Dollar Rises Most Against Euro Since March on Fed, Jobs Report
The dollar rose the most against the euro since March and reached a two-month high versus the yen as traders bet the Federal Reserve will stop cutting interest rates and the U.S. lost fewer jobs in April than economists forecast.The currency appreciated versus the Swiss franc, the Swedish krona and the South Korean won this week after the Fed cut the target lending rate by a quarter-percentage point on April 30 and said ``substantial'' easing since September would help foster economic growth. The euro weakened as confidence among European executives and consumers fell in April.

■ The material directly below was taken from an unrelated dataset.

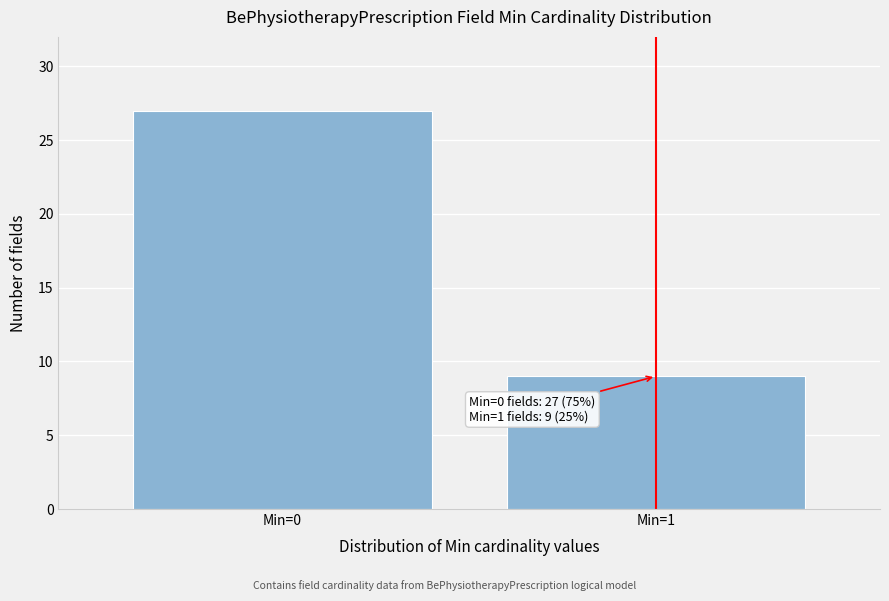

Reading left to right, extract all data points from this chart.

Min=0=27	Min=1=9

``The tide is beginning to turn for the dollar on two fronts,'' said Jim McCormick, head of global currency strategy at Lehman Brothers Holdings Inc. in an interview on Bloomberg Radio. ``One is that the Fed is becoming less dollar-unfriendly. The other is a clear signal that economies outside the U.S. are starting to slow.''
And the dollar is getting stronger? HAHAHA. The G7 made it very clear, they will make the dollar stronger. Japan just finished a meeting with China and Korea dealing with currency issues. They are all working now in unison to make the dollar stronger...SO THEY CAN ALL EXPORT GOODS TO THE US. This is the ONLY reason the dollar is getting stronger. Anyone in the FX markets who is reading this news service of mine should be warned, this dollar strengthening is going to continue until the staggering export markets get 'stronger' again. Right now, the US enjoyed a slight bump upwards in trade but this will be crushed. Totally. So time to resume the betting that the dollar will strengthen even in the teeth of obvious red ink problems in the US. Our 'alllies' are anxious to keep the US debt growing and growing. They will grow it to infinity just as our rules plan to grow it to infinity.
Then, they will tell the US elderly to go die. It is their fault Social Security, the ONLY US government system that is solvent, is the cause of our collapse. In this week's Fed meeting, not one soul brought up the issue of grotesque military spending. That will be preserved. Why?
Because our trade partners are the beneficiaries of our military spending! We are protecting them! On our dime. Isn't this lovely?